▸ **Brano scelto**

Hunted The Demon's Forge Pc











Recensione 
Bastano pochi minuti di gioco in compagnia di Hunted: La Nascita del Demone per comprendere quale fosse lo scopo originale dei ragazzi di inXile Entertainment: mescolare parti uguali di elementi tipici dell’action GDR e dello sparatutto in terza persona, aggiungendo all’equazione un forte elemento cooperativo. Una formula in parte inedita e ricca di contenuti, senza dubbio molto delicata da bilanciare: purtroppo, il prodotto finito delude in parte le buone premesse sulla carta, tradendo una certa immaturità del team di sviluppo. Sembra infatti che i ragazzi californiani capitanati da Brian Fargo non siano stati in grado di tirare le fila delle seppur interessanti premesse, consegnando al pubblico il classico “lavoro a metà”. L’incipit di Hunted: La Nascita del Demone non si perde in lunghi preamboli, presentando i due personaggi principali con un’efficace apertura in medias res: i mercenari Caddoc ed E’lara catturano da subito l’attenzione del giocatore grazie ai continui riferimenti a quello che evidentemente è un sodalizio che dura da molti anni, fatto di quotidiani combattimenti spalla a spalla, e risultante in un reciproco stuzzicarsi che accompagnerà l’arco narrativo per tutta la sua discreta durata. Un’alchimia che potrebbe ricordare quella dei protagonisti del recente Enslaved: Odyssey to the West, per quanto la caratterizzazione dei singoli si riveli alla lunga decisamente meno curata. Stesso dicasi per il background narrativo che fa da contorno, presto dimenticato in favore delle massicce dosi di azione.

▸ **Voci elencate**
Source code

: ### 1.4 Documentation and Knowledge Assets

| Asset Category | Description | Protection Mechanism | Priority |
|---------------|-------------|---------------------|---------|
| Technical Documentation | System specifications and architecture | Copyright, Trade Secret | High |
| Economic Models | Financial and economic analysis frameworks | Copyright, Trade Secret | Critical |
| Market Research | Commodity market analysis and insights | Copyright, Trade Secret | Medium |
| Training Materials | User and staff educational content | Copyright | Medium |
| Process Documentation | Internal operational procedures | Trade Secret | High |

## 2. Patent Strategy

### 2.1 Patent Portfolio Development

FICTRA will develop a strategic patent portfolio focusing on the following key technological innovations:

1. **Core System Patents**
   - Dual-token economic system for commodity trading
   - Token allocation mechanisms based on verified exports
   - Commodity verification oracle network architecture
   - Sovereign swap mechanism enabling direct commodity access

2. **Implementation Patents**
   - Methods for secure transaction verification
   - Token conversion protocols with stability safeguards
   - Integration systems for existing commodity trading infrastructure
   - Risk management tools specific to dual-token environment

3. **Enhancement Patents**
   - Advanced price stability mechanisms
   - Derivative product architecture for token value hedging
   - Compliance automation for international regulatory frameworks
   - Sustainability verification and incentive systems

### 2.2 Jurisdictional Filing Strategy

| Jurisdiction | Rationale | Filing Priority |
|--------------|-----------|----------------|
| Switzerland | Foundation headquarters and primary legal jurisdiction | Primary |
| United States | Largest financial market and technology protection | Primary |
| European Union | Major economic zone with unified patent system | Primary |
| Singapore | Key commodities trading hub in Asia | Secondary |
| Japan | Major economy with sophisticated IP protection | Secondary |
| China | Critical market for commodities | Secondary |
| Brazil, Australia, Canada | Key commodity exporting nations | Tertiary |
* * *
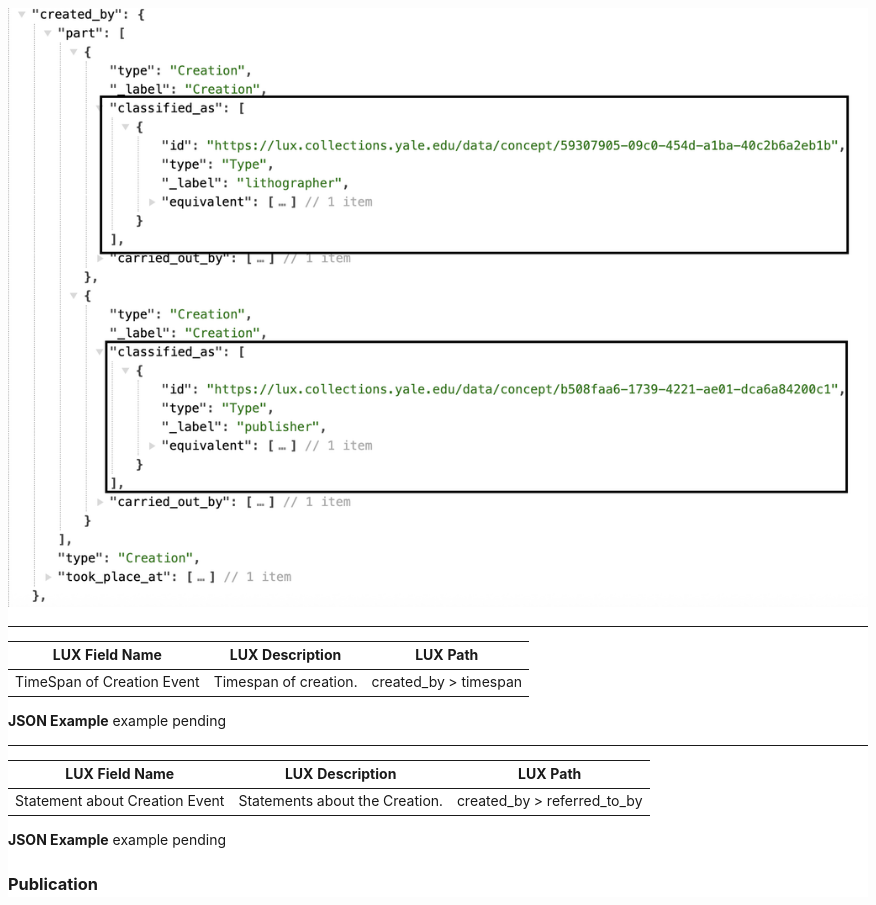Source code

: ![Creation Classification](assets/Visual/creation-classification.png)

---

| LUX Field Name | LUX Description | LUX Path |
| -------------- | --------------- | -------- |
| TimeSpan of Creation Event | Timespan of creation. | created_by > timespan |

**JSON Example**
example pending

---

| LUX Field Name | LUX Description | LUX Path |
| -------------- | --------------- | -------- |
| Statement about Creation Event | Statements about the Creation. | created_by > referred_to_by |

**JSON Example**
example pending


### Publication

▸ **Consegna A**
Riassumi in due frasi la recensione di Hunted: La Nascita del Demone riportata sopra.
▸ **Consegna B**
Rispondi alle seguenti domande sulla recensione di Hunted: La Nascita del Demone.
(i) Quale studio ha sviluppato il gioco?
(ii) Come si chiamano i due mercenari protagonisti?
(iii) A quale gioco recente viene paragonata l'alchimia tra i protagonisti?
▸ **Consegna C**
Scrivi il seguito della recensione di Hunted: La Nascita del Demone, riprendendo dopo l'ultima frase del brano.

▸ **Risposta A**
Hunted: La Nascita del Demone unisce elementi di action GDR, sparatutto in terza persona e gioco cooperativo, ma il prodotto finito delude in parte le buone premesse e si rivela un "lavoro a metà". I mercenari Caddoc ed E'lara catturano l'attenzione grazie al loro lungo sodalizio, anche se la loro caratterizzazione si rivela meno curata e il background narrativo viene presto dimenticato in favore dell'azione.

▸ **Risposta B**
(i) inXile Entertainment.
(ii) Caddoc ed E'lara.
(iii) Enslaved: Odyssey to the West.

▸ **Risposta C**
Il gameplay è stato confezionato ad arte attorno alle caratteristiche dei due combattenti: Caddoc è paragonabile al tipico guerriero tank, capace di assorbire molti danni grazie allo scudo ed infliggerne altrettanti da distanza ravvicinata, l’elfa E’lara l’esatto opposto, agile, leggera e fragile, armata con arco e frecce in grado di controllare le folle da debita distanza. Ovvia la possibilità di passare da un personaggio all’altro, purtroppo non libera, ma limitata ad una scelta all’inizio di ogni nuovo livello: un freno onestamente poco comprensibile, in quanto un cambio “al volo” avrebbe potuto vivacizzare i combattimenti ed aumentare le possibilità strategiche. Per ovviare in parte a questa mancanza gli sviluppatori hanno fornito ai protagonisti delle armi secondarie “speculari” (ovvero una balestra per Caddoc e spada corta con scudo per E’lara), naturalmente molto meno efficaci delle principali, le quali finiranno per rimanere perlopiù inutilizzate.
Aggiungendo a tutto questo un classico sistema di coperture ed uno scarno comparto di magie offensive, divise tra quelle di potenziamento delle armi e quelle di attacco puro e semplice, si chiude il cerchio su un set di mezzi d'attacco più limitato di quanto le premesse suggerirebbero, che paga un evidente dazio alla generazione di shooter in terza persona post-Gears of War senza riuscire a decidere da che parte stare, se a cavallo dell’azione pura o dietro le statistiche tipiche del GDR. Il mix risultante è un pot pourri mal mescolato, reso ancor più ostico da digerire a causa di un set di controlli poco rifiniti e lenti nella risposta.
La necessità di cooperare, sia che si combatta a fianco della buona intelligenza artificiale amica, sia che si collabori con un amico online o in split screen, è stata invece orchestrata con più maestria: Caddoc avrà a disposizione alcune abilità magiche in grado di favorire il “tiro al bersaglio” di E’lara (come il tornado, grazie al quale sollevare i nemici da terra), l’elfa arciere sarà invece dotata di un’abilità in grado di frantumare gli scudi nemici, così che il guerriero possa averne ragione in pochi colpi. Interessante anche la possibilità di “caricare” il compagno con i poteri di una magia offensiva, ignorata dall’intelligenza artificiale amica, ma utilissima in cooperativa.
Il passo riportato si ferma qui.